Hierauf wird das Gespann in den Glühofen, welcher bloß mit Holz geheizt wird, ausgeglüht, und zum Austiefen und den Tiefhammer, welcher 3 Zentner wägt, 3 Fuß lang und spitz ist, gebracht, und dann in einer Schneckenlinie herumgedreht, bis es die gehörige Tiefe hat. Nach dieser ersten Verarbeitung wird das Gespann im Schmiedefeuer ausgeglüht, bis daß es unter dem Hammer gertig gemacht ist.

Wenn alsdann das Gespann seine erforderliche Tiefe und Größe hat, wird der Falz mit einer großen Scheere, die durch’s Wasser betrieben wird, (daher auch Wasserscheere heißt), abgeschnitten, und die Kessel auseinander genommen. Die weitere Ausarbeitung der Kessel geschieht dann von dem Kupferschmiede.

Osterode am Harz 1832Ferner werden auf dem hiesigen Kupferhammer alle Sorten Kupfertafeln geliefert, den Quadratfuß 25 Gramm an Gewicht bis zur Stärke von 250 Gramm, in verschiedener Größe, die Tafel 20 Quadratfuß haltend. Auch alle Teile zu Branntweisblasen werden hier ausgearbeitet, von 5 Fuß 6 Zoll Weite bis zu 14 Zoll. Zu Einer Blase wird gewöhnlich 1 Unterboden, 1 Obertheil und 3 bis 4 Stück Seitenbleche genommen, und von dem Kupferschiede zusammengenagelt. Außerdem werden hier noch alle Theile zu Braupfannen, Bier- und Färbekesseln, zu jeder gewünschten Größe verfertigt.

Das rohe Kupfer oder das Bergkupfer, welches auf hieigem Hammerwerke verarbeitet wird, bezieht der Besitzer von der königlichen Berghandlungsfaktorei in Goslar. Außerdem wird hier auch altes Kupfer und der Abfall von dem verarbeiteten Kupfer umgeschmolzen. Beim Schmelzen ist noch bemerkenswert, daß alle mögliche Farben sich im Feuer entwickeln, was einen sehr schönen Anblick gewährt.

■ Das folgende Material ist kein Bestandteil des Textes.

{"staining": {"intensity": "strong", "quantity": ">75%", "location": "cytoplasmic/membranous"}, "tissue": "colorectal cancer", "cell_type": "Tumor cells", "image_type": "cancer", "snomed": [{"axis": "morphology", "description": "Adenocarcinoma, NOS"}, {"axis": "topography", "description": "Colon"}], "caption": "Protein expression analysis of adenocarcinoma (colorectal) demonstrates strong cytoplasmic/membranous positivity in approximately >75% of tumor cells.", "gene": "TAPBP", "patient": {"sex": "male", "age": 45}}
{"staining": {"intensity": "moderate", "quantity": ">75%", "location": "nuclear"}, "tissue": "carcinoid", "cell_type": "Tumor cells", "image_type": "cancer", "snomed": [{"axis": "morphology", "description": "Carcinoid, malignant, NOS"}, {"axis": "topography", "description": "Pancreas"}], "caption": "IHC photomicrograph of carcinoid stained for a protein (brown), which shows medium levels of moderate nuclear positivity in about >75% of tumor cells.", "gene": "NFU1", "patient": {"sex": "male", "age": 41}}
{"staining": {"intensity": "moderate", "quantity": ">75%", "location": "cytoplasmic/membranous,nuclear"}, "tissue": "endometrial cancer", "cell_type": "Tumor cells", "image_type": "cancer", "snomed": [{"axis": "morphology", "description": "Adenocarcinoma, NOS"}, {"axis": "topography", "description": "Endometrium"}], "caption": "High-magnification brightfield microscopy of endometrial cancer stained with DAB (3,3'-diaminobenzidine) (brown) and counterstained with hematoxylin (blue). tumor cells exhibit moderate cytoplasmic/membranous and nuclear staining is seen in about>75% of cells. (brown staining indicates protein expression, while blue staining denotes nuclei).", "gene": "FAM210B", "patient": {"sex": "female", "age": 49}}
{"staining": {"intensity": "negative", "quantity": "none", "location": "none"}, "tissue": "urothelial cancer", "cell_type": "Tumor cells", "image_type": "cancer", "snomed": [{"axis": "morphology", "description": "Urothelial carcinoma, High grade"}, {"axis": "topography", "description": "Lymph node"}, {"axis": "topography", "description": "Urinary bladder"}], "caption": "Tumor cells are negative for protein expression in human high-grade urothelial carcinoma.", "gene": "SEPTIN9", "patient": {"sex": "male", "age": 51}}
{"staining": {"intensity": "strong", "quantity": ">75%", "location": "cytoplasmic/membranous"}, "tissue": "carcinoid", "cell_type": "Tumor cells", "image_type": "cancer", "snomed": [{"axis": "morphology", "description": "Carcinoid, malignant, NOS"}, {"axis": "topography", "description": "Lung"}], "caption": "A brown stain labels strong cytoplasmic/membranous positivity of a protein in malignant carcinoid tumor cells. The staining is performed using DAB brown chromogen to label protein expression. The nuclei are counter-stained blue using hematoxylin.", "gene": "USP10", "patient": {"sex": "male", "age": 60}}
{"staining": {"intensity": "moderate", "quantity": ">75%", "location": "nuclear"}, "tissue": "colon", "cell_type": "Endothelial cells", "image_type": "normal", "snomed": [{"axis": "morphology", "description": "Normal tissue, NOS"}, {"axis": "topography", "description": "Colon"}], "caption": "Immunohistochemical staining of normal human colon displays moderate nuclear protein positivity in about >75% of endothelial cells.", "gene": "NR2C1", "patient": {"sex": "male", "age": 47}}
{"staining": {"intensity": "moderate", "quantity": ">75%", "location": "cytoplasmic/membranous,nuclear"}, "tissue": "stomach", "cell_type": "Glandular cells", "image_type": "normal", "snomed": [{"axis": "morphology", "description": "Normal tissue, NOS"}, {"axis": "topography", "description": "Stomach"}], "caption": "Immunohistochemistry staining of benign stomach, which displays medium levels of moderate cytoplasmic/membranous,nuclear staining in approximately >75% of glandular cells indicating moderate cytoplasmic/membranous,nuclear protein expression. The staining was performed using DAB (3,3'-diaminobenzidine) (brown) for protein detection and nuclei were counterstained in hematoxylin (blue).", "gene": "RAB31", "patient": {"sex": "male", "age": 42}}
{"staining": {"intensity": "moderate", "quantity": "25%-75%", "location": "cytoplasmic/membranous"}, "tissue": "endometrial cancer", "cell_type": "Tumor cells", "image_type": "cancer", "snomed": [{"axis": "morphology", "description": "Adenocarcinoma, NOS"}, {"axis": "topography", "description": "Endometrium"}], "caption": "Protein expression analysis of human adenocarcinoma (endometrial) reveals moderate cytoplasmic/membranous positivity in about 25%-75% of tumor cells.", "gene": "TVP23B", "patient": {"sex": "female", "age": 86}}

Der gegenwärtige Betrieb auf dem hiesigen Kupferhammer geschieht durch 5 Menschen, und der Absatz, welcher ungefähr 200 Zentner des Jahres beträgt, beschränkt sich größtenteils nur auf das Inland. Sonst wurde von hier viel Kupfer in den preußischen Staat geschickt, namentlich nach Nordhausen; durch den sehr erhöhten Eingangszoll aber hat der Absatz dahin aufgehört. Größtentheils wird der Handel nur mit Kupferschmieden geführt.

Die Einführung des englischen gewalzten Kupfers tut im Hannöverischen diesem Handelsartikel großen Abbruch: Wird aber wie es heißt, auf das ausländische Kupfer in unserem Lande eine höhere Eingangssteuer gesetzt, wie es im Preußischen schon geschehen ist (, wo für 1 Zentner ausländische Kupfer 10 Taler (?) Eingangssteuer bezahlt werden müssen): dann wird dieser Betrieb im Hannöverischen sich ohne Zweifel eines allgemein besseren Zustandes zu erfreuen haben.